▸ **Task objective**:
Copy out the records precisely, omitting pictures.

Saved data entries
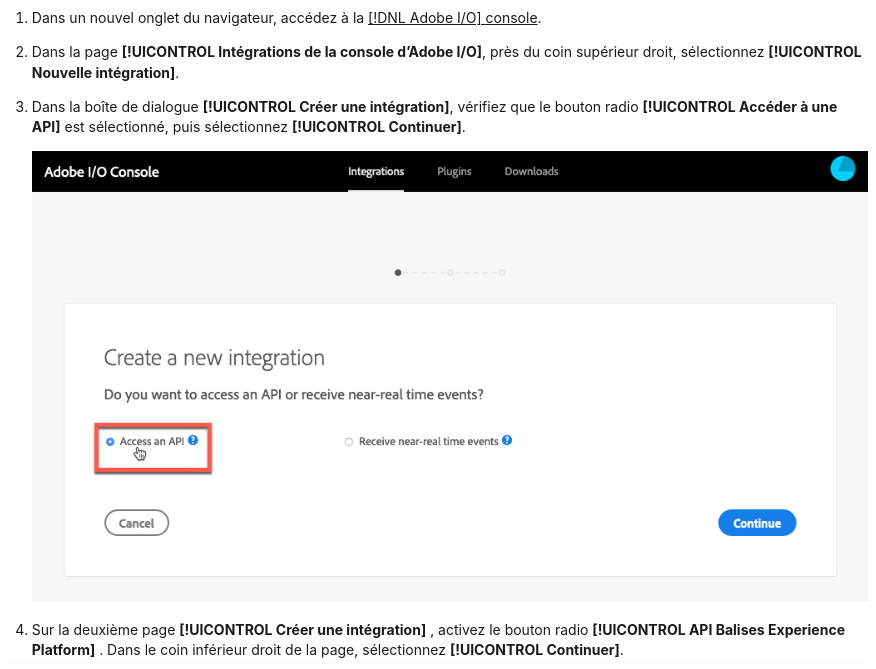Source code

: 1. Dans un nouvel onglet du navigateur, accédez à la [[!DNL Adobe I/O] console](https://console.adobe.io/integrations).

1. Dans la page **[!UICONTROL Intégrations de la console d’Adobe I/O]**, près du coin supérieur droit, sélectionnez **[!UICONTROL Nouvelle intégration]**.
1. Dans la boîte de dialogue **[!UICONTROL Créer une intégration]**, vérifiez que le bouton radio **[!UICONTROL Accéder à une API]** est sélectionné, puis sélectionnez **[!UICONTROL Continuer]**.

   ![2019-07-25_13-04-20](assets/2019-07-25_13-04-20.png)

1. Sur la deuxième page **[!UICONTROL Créer une intégration]** , activez le bouton radio **[!UICONTROL API Balises Experience Platform]** . Dans le coin inférieur droit de la page, sélectionnez **[!UICONTROL Continuer]**.
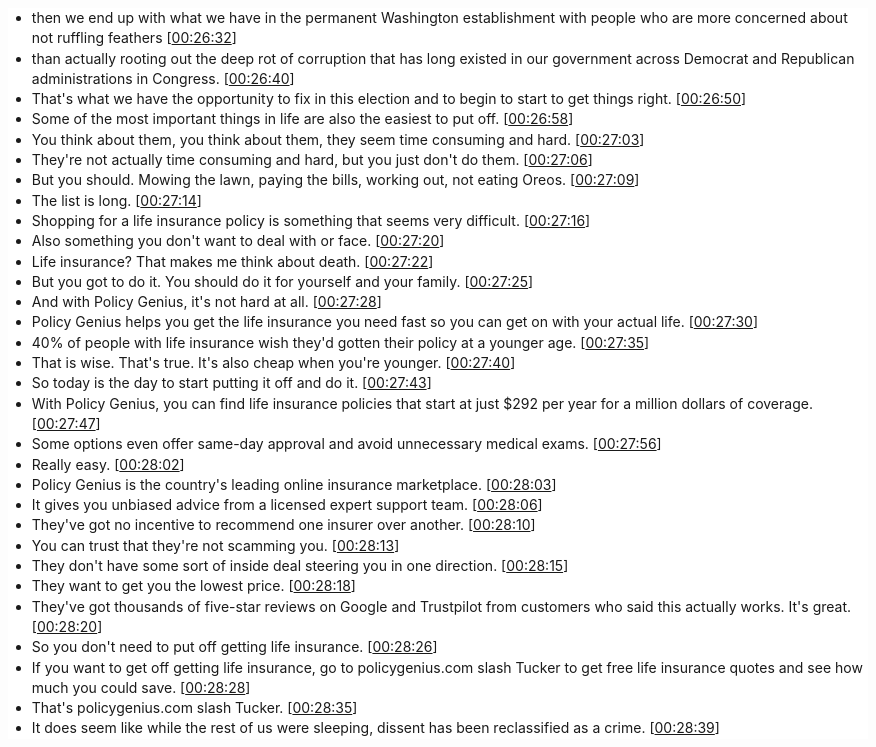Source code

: *  then we end up with what we have in the permanent Washington establishment with people who are more concerned about not ruffling feathers [[00:26:32](https://www.youtube.com/watch?v=w7v2przk0ug&t=1592.0s)]
*  than actually rooting out the deep rot of corruption that has long existed in our government across Democrat and Republican administrations in Congress. [[00:26:40](https://www.youtube.com/watch?v=w7v2przk0ug&t=1600.0s)]
*  That's what we have the opportunity to fix in this election and to begin to start to get things right. [[00:26:50](https://www.youtube.com/watch?v=w7v2przk0ug&t=1610.0s)]
*  Some of the most important things in life are also the easiest to put off. [[00:26:58](https://www.youtube.com/watch?v=w7v2przk0ug&t=1618.0s)]
*  You think about them, you think about them, they seem time consuming and hard. [[00:27:03](https://www.youtube.com/watch?v=w7v2przk0ug&t=1623.0s)]
*  They're not actually time consuming and hard, but you just don't do them. [[00:27:06](https://www.youtube.com/watch?v=w7v2przk0ug&t=1626.0s)]
*  But you should. Mowing the lawn, paying the bills, working out, not eating Oreos. [[00:27:09](https://www.youtube.com/watch?v=w7v2przk0ug&t=1629.0s)]
*  The list is long. [[00:27:14](https://www.youtube.com/watch?v=w7v2przk0ug&t=1634.0s)]
*  Shopping for a life insurance policy is something that seems very difficult. [[00:27:16](https://www.youtube.com/watch?v=w7v2przk0ug&t=1636.0s)]
*  Also something you don't want to deal with or face. [[00:27:20](https://www.youtube.com/watch?v=w7v2przk0ug&t=1640.0s)]
*  Life insurance? That makes me think about death. [[00:27:22](https://www.youtube.com/watch?v=w7v2przk0ug&t=1642.0s)]
*  But you got to do it. You should do it for yourself and your family. [[00:27:25](https://www.youtube.com/watch?v=w7v2przk0ug&t=1645.0s)]
*  And with Policy Genius, it's not hard at all. [[00:27:28](https://www.youtube.com/watch?v=w7v2przk0ug&t=1648.0s)]
*  Policy Genius helps you get the life insurance you need fast so you can get on with your actual life. [[00:27:30](https://www.youtube.com/watch?v=w7v2przk0ug&t=1650.0s)]
*  40% of people with life insurance wish they'd gotten their policy at a younger age. [[00:27:35](https://www.youtube.com/watch?v=w7v2przk0ug&t=1655.0s)]
*  That is wise. That's true. It's also cheap when you're younger. [[00:27:40](https://www.youtube.com/watch?v=w7v2przk0ug&t=1660.0s)]
*  So today is the day to start putting it off and do it. [[00:27:43](https://www.youtube.com/watch?v=w7v2przk0ug&t=1663.0s)]
*  With Policy Genius, you can find life insurance policies that start at just $292 per year for a million dollars of coverage. [[00:27:47](https://www.youtube.com/watch?v=w7v2przk0ug&t=1667.0s)]
*  Some options even offer same-day approval and avoid unnecessary medical exams. [[00:27:56](https://www.youtube.com/watch?v=w7v2przk0ug&t=1676.0s)]
*  Really easy. [[00:28:02](https://www.youtube.com/watch?v=w7v2przk0ug&t=1682.0s)]
*  Policy Genius is the country's leading online insurance marketplace. [[00:28:03](https://www.youtube.com/watch?v=w7v2przk0ug&t=1683.0s)]
*  It gives you unbiased advice from a licensed expert support team. [[00:28:06](https://www.youtube.com/watch?v=w7v2przk0ug&t=1686.0s)]
*  They've got no incentive to recommend one insurer over another. [[00:28:10](https://www.youtube.com/watch?v=w7v2przk0ug&t=1690.0s)]
*  You can trust that they're not scamming you. [[00:28:13](https://www.youtube.com/watch?v=w7v2przk0ug&t=1693.0s)]
*  They don't have some sort of inside deal steering you in one direction. [[00:28:15](https://www.youtube.com/watch?v=w7v2przk0ug&t=1695.0s)]
*  They want to get you the lowest price. [[00:28:18](https://www.youtube.com/watch?v=w7v2przk0ug&t=1698.0s)]
*  They've got thousands of five-star reviews on Google and Trustpilot from customers who said this actually works. It's great. [[00:28:20](https://www.youtube.com/watch?v=w7v2przk0ug&t=1700.0s)]
*  So you don't need to put off getting life insurance. [[00:28:26](https://www.youtube.com/watch?v=w7v2przk0ug&t=1706.0s)]
*  If you want to get off getting life insurance, go to policygenius.com slash Tucker to get free life insurance quotes and see how much you could save. [[00:28:28](https://www.youtube.com/watch?v=w7v2przk0ug&t=1708.0s)]
*  That's policygenius.com slash Tucker. [[00:28:35](https://www.youtube.com/watch?v=w7v2przk0ug&t=1715.0s)]
*  It does seem like while the rest of us were sleeping, dissent has been reclassified as a crime. [[00:28:39](https://www.youtube.com/watch?v=w7v2przk0ug&t=1719.0s)]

▸ **Reply**:
Source code

: 1. Dans un nouvel onglet du navigateur, accédez à la [[!DNL Adobe I/O] console](https://console.adobe.io/integrations).

1. Dans la page **[!UICONTROL Intégrations de la console d’Adobe I/O]**, près du coin supérieur droit, sélectionnez **[!UICONTROL Nouvelle intégration]**.
1. Dans la boîte de dialogue **[!UICONTROL Créer une intégration]**, vérifiez que le bouton radio **[!UICONTROL Accéder à une API]** est sélectionné, puis sélectionnez **[!UICONTROL Continuer]**.

   ![2019-07-25_13-04-20](assets/2019-07-25_13-04-20.png)

1. Sur la deuxième page **[!UICONTROL Créer une intégration]** , activez le bouton radio **[!UICONTROL API Balises Experience Platform]** . Dans le coin inférieur droit de la page, sélectionnez **[!UICONTROL Continuer]**.
Source code

: *  then we end up with what we have in the permanent Washington establishment with people who are more concerned about not ruffling feathers [[00:26:32](https://www.youtube.com/watch?v=w7v2przk0ug&t=1592.0s)]
*  than actually rooting out the deep rot of corruption that has long existed in our government across Democrat and Republican administrations in Congress. [[00:26:40](https://www.youtube.com/watch?v=w7v2przk0ug&t=1600.0s)]
*  That's what we have the opportunity to fix in this election and to begin to start to get things right. [[00:26:50](https://www.youtube.com/watch?v=w7v2przk0ug&t=1610.0s)]
*  Some of the most important things in life are also the easiest to put off. [[00:26:58](https://www.youtube.com/watch?v=w7v2przk0ug&t=1618.0s)]
*  You think about them, you think about them, they seem time consuming and hard. [[00:27:03](https://www.youtube.com/watch?v=w7v2przk0ug&t=1623.0s)]
*  They're not actually time consuming and hard, but you just don't do them. [[00:27:06](https://www.youtube.com/watch?v=w7v2przk0ug&t=1626.0s)]
*  But you should. Mowing the lawn, paying the bills, working out, not eating Oreos. [[00:27:09](https://www.youtube.com/watch?v=w7v2przk0ug&t=1629.0s)]
*  The list is long. [[00:27:14](https://www.youtube.com/watch?v=w7v2przk0ug&t=1634.0s)]
*  Shopping for a life insurance policy is something that seems very difficult. [[00:27:16](https://www.youtube.com/watch?v=w7v2przk0ug&t=1636.0s)]
*  Also something you don't want to deal with or face. [[00:27:20](https://www.youtube.com/watch?v=w7v2przk0ug&t=1640.0s)]
*  Life insurance? That makes me think about death. [[00:27:22](https://www.youtube.com/watch?v=w7v2przk0ug&t=1642.0s)]
*  But you got to do it. You should do it for yourself and your family. [[00:27:25](https://www.youtube.com/watch?v=w7v2przk0ug&t=1645.0s)]
*  And with Policy Genius, it's not hard at all. [[00:27:28](https://www.youtube.com/watch?v=w7v2przk0ug&t=1648.0s)]
*  Policy Genius helps you get the life insurance you need fast so you can get on with your actual life. [[00:27:30](https://www.youtube.com/watch?v=w7v2przk0ug&t=1650.0s)]
*  40% of people with life insurance wish they'd gotten their policy at a younger age. [[00:27:35](https://www.youtube.com/watch?v=w7v2przk0ug&t=1655.0s)]
*  That is wise. That's true. It's also cheap when you're younger. [[00:27:40](https://www.youtube.com/watch?v=w7v2przk0ug&t=1660.0s)]
*  So today is the day to start putting it off and do it. [[00:27:43](https://www.youtube.com/watch?v=w7v2przk0ug&t=1663.0s)]
*  With Policy Genius, you can find life insurance policies that start at just $292 per year for a million dollars of coverage. [[00:27:47](https://www.youtube.com/watch?v=w7v2przk0ug&t=1667.0s)]
*  Some options even offer same-day approval and avoid unnecessary medical exams. [[00:27:56](https://www.youtube.com/watch?v=w7v2przk0ug&t=1676.0s)]
*  Really easy. [[00:28:02](https://www.youtube.com/watch?v=w7v2przk0ug&t=1682.0s)]
*  Policy Genius is the country's leading online insurance marketplace. [[00:28:03](https://www.youtube.com/watch?v=w7v2przk0ug&t=1683.0s)]
*  It gives you unbiased advice from a licensed expert support team. [[00:28:06](https://www.youtube.com/watch?v=w7v2przk0ug&t=1686.0s)]
*  They've got no incentive to recommend one insurer over another. [[00:28:10](https://www.youtube.com/watch?v=w7v2przk0ug&t=1690.0s)]
*  You can trust that they're not scamming you. [[00:28:13](https://www.youtube.com/watch?v=w7v2przk0ug&t=1693.0s)]
*  They don't have some sort of inside deal steering you in one direction. [[00:28:15](https://www.youtube.com/watch?v=w7v2przk0ug&t=1695.0s)]
*  They want to get you the lowest price. [[00:28:18](https://www.youtube.com/watch?v=w7v2przk0ug&t=1698.0s)]
*  They've got thousands of five-star reviews on Google and Trustpilot from customers who said this actually works. It's great. [[00:28:20](https://www.youtube.com/watch?v=w7v2przk0ug&t=1700.0s)]
*  So you don't need to put off getting life insurance. [[00:28:26](https://www.youtube.com/watch?v=w7v2przk0ug&t=1706.0s)]
*  If you want to get off getting life insurance, go to policygenius.com slash Tucker to get free life insurance quotes and see how much you could save. [[00:28:28](https://www.youtube.com/watch?v=w7v2przk0ug&t=1708.0s)]
*  That's policygenius.com slash Tucker. [[00:28:35](https://www.youtube.com/watch?v=w7v2przk0ug&t=1715.0s)]
*  It does seem like while the rest of us were sleeping, dissent has been reclassified as a crime. [[00:28:39](https://www.youtube.com/watch?v=w7v2przk0ug&t=1719.0s)]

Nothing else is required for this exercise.